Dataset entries
* * * * *
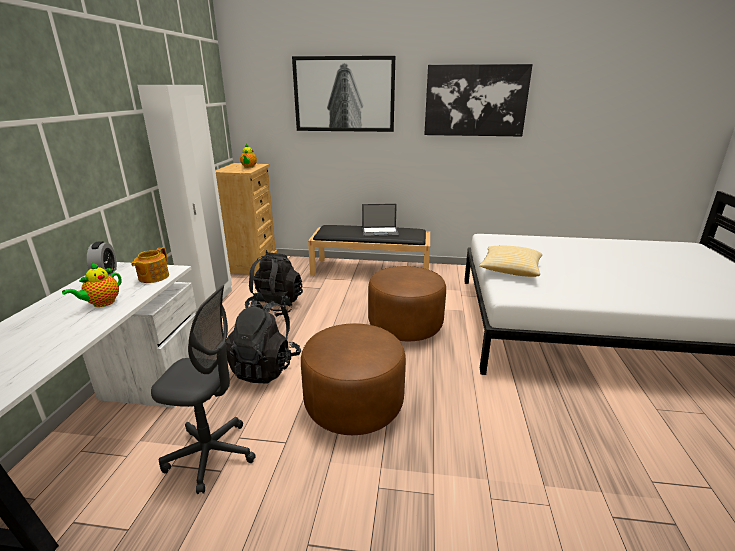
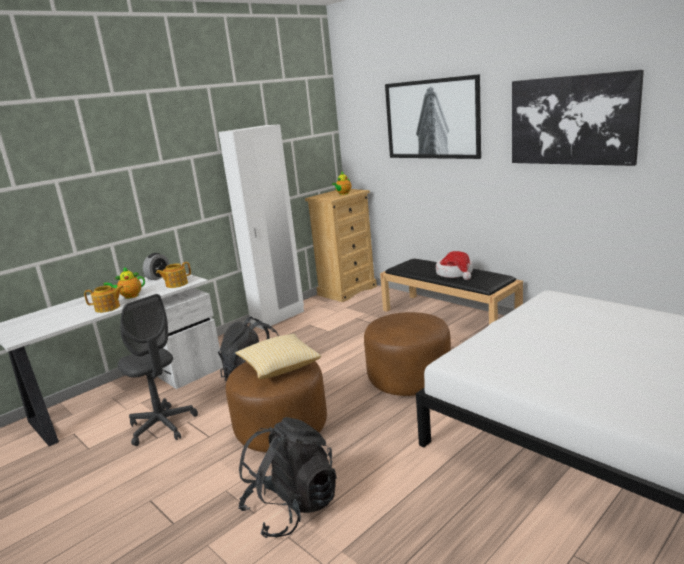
camera: 40 degrees right, 5 degrees down
(90, 324) = (108, 308): none -> teapot
(275, 307) = (320, 333): black backpack -> black backpack (292, 508)
(380, 232) = (455, 273): laptop -> hat
(510, 270) = (503, 338): pillow -> pillow (279, 366)

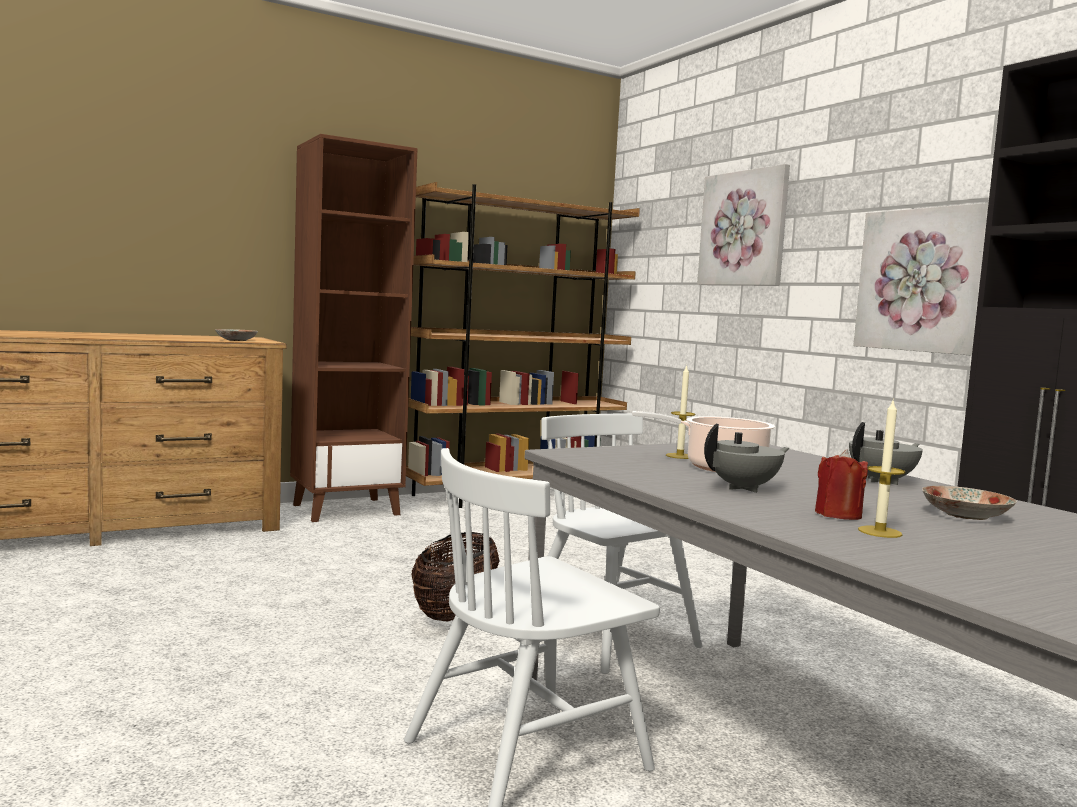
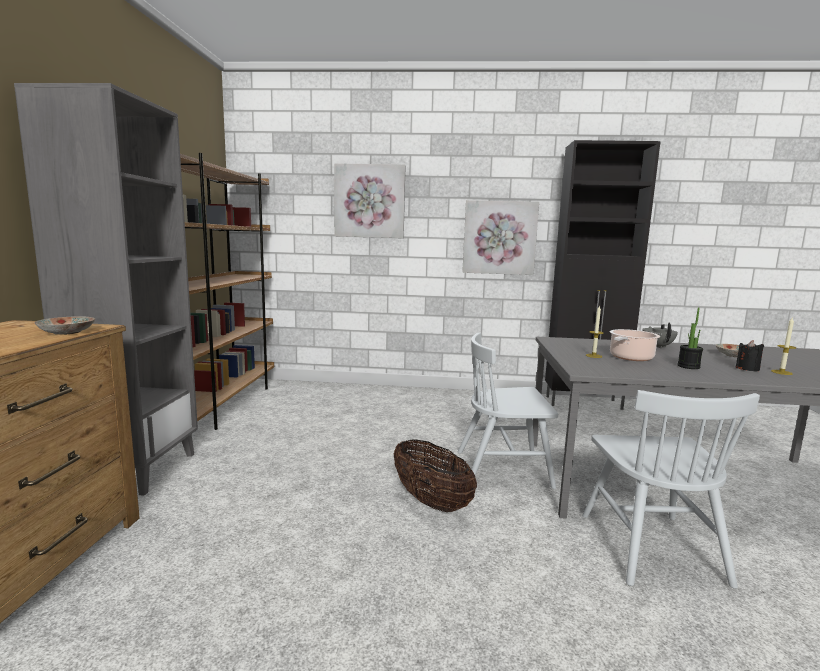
camera: 55 degrees left, 5 degrees up
(346, 509) = (137, 470): brown bookcase -> grey bookcase
(744, 488) = (688, 366): grey teapot -> potted plant
(838, 515) = (747, 369): red candle -> black candle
* * * * *
[WORK TASK]
Once you find the line containing "(510, 270) = (503, 338): pillow", transcribe it and each line after it to the end of the records exactly, and leave out the pictures.

[REPLY TO THE TASK]
(510, 270) = (503, 338): pillow -> pillow (279, 366)

camera: 55 degrees left, 5 degrees up
(346, 509) = (137, 470): brown bookcase -> grey bookcase
(744, 488) = (688, 366): grey teapot -> potted plant
(838, 515) = (747, 369): red candle -> black candle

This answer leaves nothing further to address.